Wir stellen im VAfK allerdings fest, dass Männer als Väter offen und durchaus kommunikativ sind. Das kann doch nur bedeuten, dass sie dann kommunikationsarm werden, wenn sie spüren, dass sie eigentlich „über den Tisch gezogen werden“ sollen.
Eine unserer Ansicht nach entscheidende Komponente stellt damit der Charakter der Beratung in ihrer bestehenden Form dar.
Beratung ist eingebettet in ein System der Familienrechtspraxis
und des institutionalisierten Umgangs mit Trennung und Scheidung. Dieses System hinterlässt in der Mehrheit entrechtete und missachtete Väter, die für Jahre oder Jahrzehnte für ihre Kinder und eventuell für die Mutter (von der sie verachtet werden) zu arbeiten und zu zahlen haben, wofür ihnen ihre Kinder oft auch noch dauerhaft entzogen werden. Alle Institutionen unterstützen in erschreckendem Maß und Perfektion diese Mechanismen und können sich gegen Mütter, die erkanntermaßen schädigend handeln, nicht durchsetzen.
Wo sollen Väter in einem solchen System das Vertrauen hernehmen,
das einer Entscheidung für Beratung zugrunde liegen muss?
Männer, die sich trotzdem beraten lassen wollen, erfahren zunächst oft, dass sie nicht beraten werden:
- das Jugendamt berät Väter oft nicht, sondern verweist auf einen Rechtsanwalt
- es gibt viele Beispiele, wo Vätern gesagt wird, dass alle Termine auf lange Zeit von zu beratenden Müttern belegt sind oder dass sie nur eine Chance hätten, wenn sie die Mutter ihrer Kinder zu einem gemeinsamen Termin mitbringen könnten. Diese jedoch verweigert eine gemeinsame Beratung, weil sie fürchtet, dass ihre Position hinterfragt werden könnte.
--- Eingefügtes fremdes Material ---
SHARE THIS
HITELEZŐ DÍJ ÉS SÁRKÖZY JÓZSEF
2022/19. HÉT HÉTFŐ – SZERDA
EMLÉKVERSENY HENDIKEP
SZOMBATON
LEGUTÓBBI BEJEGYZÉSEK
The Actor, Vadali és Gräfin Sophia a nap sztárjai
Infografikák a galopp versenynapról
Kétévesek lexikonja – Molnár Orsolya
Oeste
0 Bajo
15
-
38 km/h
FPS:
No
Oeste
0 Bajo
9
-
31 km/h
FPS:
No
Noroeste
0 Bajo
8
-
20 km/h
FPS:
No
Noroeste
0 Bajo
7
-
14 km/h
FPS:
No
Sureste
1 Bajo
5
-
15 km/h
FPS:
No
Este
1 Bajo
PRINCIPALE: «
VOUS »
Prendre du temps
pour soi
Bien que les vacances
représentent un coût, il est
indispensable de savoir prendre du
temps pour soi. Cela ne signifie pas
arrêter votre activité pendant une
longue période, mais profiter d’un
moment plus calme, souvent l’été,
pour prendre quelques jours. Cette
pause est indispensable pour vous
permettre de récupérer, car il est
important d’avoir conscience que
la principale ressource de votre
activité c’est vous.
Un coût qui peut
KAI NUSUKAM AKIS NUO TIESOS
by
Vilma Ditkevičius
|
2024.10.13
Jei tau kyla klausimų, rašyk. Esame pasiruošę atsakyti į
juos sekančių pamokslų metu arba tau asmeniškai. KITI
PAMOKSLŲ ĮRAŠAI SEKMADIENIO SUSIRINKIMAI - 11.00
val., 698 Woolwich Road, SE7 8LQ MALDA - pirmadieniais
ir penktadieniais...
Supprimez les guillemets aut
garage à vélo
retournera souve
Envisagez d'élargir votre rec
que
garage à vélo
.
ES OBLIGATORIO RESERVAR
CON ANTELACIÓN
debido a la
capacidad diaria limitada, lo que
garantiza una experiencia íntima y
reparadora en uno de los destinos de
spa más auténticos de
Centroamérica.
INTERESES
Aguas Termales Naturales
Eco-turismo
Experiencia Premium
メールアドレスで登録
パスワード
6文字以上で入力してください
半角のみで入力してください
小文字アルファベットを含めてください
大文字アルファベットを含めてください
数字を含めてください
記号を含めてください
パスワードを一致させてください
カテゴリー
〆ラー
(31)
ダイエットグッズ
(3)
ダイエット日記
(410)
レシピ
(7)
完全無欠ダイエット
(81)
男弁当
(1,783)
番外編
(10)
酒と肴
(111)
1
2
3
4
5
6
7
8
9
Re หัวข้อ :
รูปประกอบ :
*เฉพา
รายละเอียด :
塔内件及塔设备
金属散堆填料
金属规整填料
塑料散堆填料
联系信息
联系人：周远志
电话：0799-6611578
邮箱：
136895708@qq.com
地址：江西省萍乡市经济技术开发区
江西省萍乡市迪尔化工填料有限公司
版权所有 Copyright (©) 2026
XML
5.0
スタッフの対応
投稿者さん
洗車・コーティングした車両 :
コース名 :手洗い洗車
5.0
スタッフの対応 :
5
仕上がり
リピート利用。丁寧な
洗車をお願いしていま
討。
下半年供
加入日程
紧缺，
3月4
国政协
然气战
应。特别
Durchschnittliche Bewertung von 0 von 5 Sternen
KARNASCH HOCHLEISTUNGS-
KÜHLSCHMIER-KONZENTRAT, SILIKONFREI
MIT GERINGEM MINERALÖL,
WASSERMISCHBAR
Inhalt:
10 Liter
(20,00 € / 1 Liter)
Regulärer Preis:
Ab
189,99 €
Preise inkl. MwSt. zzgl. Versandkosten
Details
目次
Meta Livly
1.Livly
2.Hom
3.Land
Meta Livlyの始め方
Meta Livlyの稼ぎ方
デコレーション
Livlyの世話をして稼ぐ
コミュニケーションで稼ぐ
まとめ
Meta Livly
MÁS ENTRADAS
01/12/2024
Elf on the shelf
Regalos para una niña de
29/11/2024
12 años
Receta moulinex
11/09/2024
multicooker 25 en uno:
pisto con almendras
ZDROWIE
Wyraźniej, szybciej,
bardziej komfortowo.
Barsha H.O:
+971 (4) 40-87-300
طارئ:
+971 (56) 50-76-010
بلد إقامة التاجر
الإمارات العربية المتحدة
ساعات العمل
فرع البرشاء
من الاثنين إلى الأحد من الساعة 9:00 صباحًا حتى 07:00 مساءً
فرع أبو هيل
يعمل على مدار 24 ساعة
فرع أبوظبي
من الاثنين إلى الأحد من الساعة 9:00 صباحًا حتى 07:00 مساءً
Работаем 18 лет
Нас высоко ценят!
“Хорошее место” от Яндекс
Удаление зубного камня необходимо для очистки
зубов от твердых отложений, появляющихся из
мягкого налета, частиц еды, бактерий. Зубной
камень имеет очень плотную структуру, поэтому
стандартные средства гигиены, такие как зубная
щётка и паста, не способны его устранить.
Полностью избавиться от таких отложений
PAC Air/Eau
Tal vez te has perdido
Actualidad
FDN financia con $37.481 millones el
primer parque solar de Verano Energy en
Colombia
Falls es zu einer Beratung kommt, erfahren Väter oft, dass ihnen grundsätzlich Misstrauen entgegengebracht wird. Väter werden nicht ernst genommen, ihre Befindlichkeit wird nicht aufgenommen, in vielen Fällen werden alle ihre Äußerungen zu ihren Ungunsten interpretiert, weil die Prämisse mütterzentriert ist und alles als störend empfunden wird, was das Dogma der alleinerziehenden Mutter aus deren Sicht untergraben könnte.
Beratung muss kompromisslos kindzentriert sein.
Väter und Mütter dürfen nicht gegeneinander ausgespielt werden. Beide müssen im Interesse des Kindes in die Pflicht genommen werden – aber nicht nach dem Motto: Mutter erzieht, Vater zahlt.
Beratung muss geschlechtsspezifisch differenzierende Methoden berücksichtigen.
Männer drücken ihre Betroffenheit oder Überforderung anders aus als Frauen. Wenn das Verhalten von Frauen in der Beratung als Norm definiert wird und Männer in ihrer anderen Verhaltensweise danach bewertet werden, geht das an den Bedürfnissen der zu beratenden Klientel Männer vorbei.
Männer sind – in der Sprache der industriellen Marktwirtschaft – für Beratung ein neuer Markt. Wir können die Bedürfnisse dieses neuen Marktsegments beschreiben, um das Produkt „Beratung“ einer Optimierung zuzuführen.
Beratung muss neue Wege gehen. Paarberatung zeigt in seltenen Fällen geglückter Mediation Erfolge. Oft wird sie von einem Teil boykottiert oder fährt sich in der emotionalen Verstrickung fest. Heterosexuell zusammengesetzte Gruppen ohne Paarbindung sind z.B. nicht in dieser Gefahr, eröffnen Möglichkeiten des Verständnisses der anderen Seite und wurden von Männern aus unserem Kreis schon als sehr hilfreich erfahren.
Ich möchte nachdrücklich dafür appellieren, bestehende Strukturen zu überdenken, Väter als Beratung benötigende und beratungswürdige Klientel ernst zu nehmen und in ihrer Befindlichkeit zu erkennen.
Väter werden sich dann für Beratung öffnen, wenn die Entscheidungen, die in familienrechtlichen Zusammenhängen getroffen werden, in der Öffentlichkeit belegen, dass Väter überhaupt in ihrer Befindlichkeit erkannt und berücksichtigt werden.